— 연습 과제 —
아래 목록 전체의 글을 한 줄도 바꾸지 말고 그대로 베껴 쓰시오. 그림은 답에 넣지 마시오.

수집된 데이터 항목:

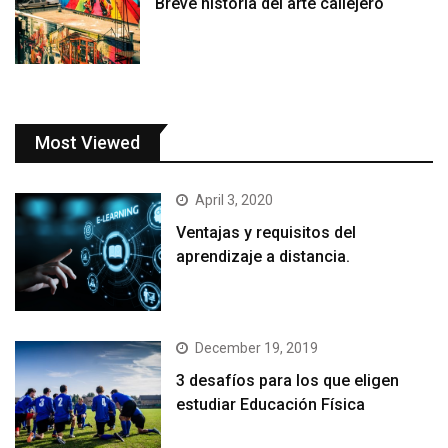
Breve historia del arte callejero
Most Viewed
April 3, 2020
Ventajas y requisitos del
aprendizaje a distancia.
December 19, 2019
3 desafíos para los que eligen
estudiar Educación Física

— 연습 결과 —
Breve historia del arte callejero
Most Viewed
April 3, 2020
Ventajas y requisitos del
aprendizaje a distancia.
December 19, 2019
3 desafíos para los que eligen
estudiar Educación Física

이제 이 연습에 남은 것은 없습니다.